Got To Admit

I’m feeling better about this round of visa application. Although Margaret will quickly point out that I’m a glass-half-full kind of guy, I have at least a tenuous basis for my confidence this time. When I first applied, the Embassy rejected me right away — literally the next day after they opened my file — because they spotted a defect in my application. This time, they opened my file almost a week ago and I haven’t heard a peep from them, suggesting to me that they haven’t seen any prima facie reason to turn me down.
 
And since I already have a job lined up, and since I’m such an innocuous sort of person (I have all my inoculations up to date), and since it’ll be such a pain in the neck for Glasgow if I’m not permitted into the country, and since I’ve very obviously learned my lesson about submissive compliance to immigration authorities, I do venture to think that this application will bear fruit. They’re probably just double-checking my bona fides, maybe taking my passport photo down to the Kinko’s around the corner to make me a laminated visa (is a visa even a separate card, or something? I’ve never seen one), or trying to get past the leopard in the disused lavatory in the cellar to open the locked file cabinet and obtain the triplicate copies of my application.
 

5 thoughts on “Got To Admit

  1. A visa’s generally just a sticky label that takes up about a page of your passport. For Australia you don’t even get that. It’s all electronic, so you don’t even get to see it. Made me kind of nervous waiting to clear immigration!

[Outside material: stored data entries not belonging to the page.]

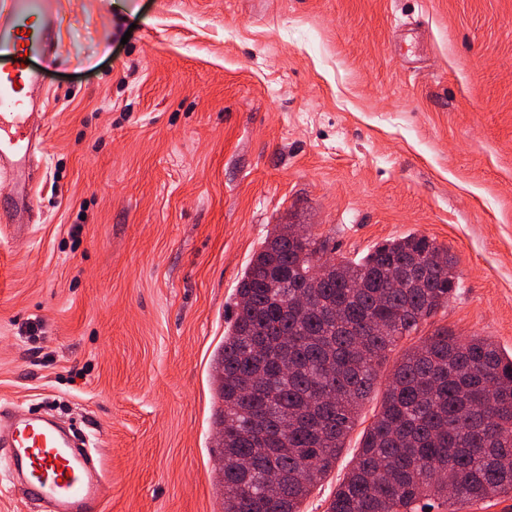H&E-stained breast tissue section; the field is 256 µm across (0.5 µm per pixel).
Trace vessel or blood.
I'll return each mask as SVG.
<instances>
[{
    "label": "vessel or blood",
    "instance_id": "b4317fda",
    "mask_svg": "<svg viewBox=\"0 0 512 512\" xmlns=\"http://www.w3.org/2000/svg\"><path fill=\"white\" fill-rule=\"evenodd\" d=\"M59 0H0V181L12 193L0 198V223L18 234L34 213L37 157L42 137L29 122L43 100L42 75L26 59H48L56 50ZM0 446L11 474L54 512H102L103 466L74 446L69 433L31 409L0 412Z\"/></svg>",
    "mask_w": 512,
    "mask_h": 512
}]
</instances>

  2. Yes, mine was a page stuck into my passport, with the visa pic. that we had to travel miles to get. The green card is a bit more permanent looking, an actual little credit-card sized card.

  3. In my day (i.e. eons ago) a visa was simply a large stamper imprint on a page of my passport.

  4. I’ve had visas from Barbados and quite a few other Caribbean and European nations, and it’s usually stamped into your passport.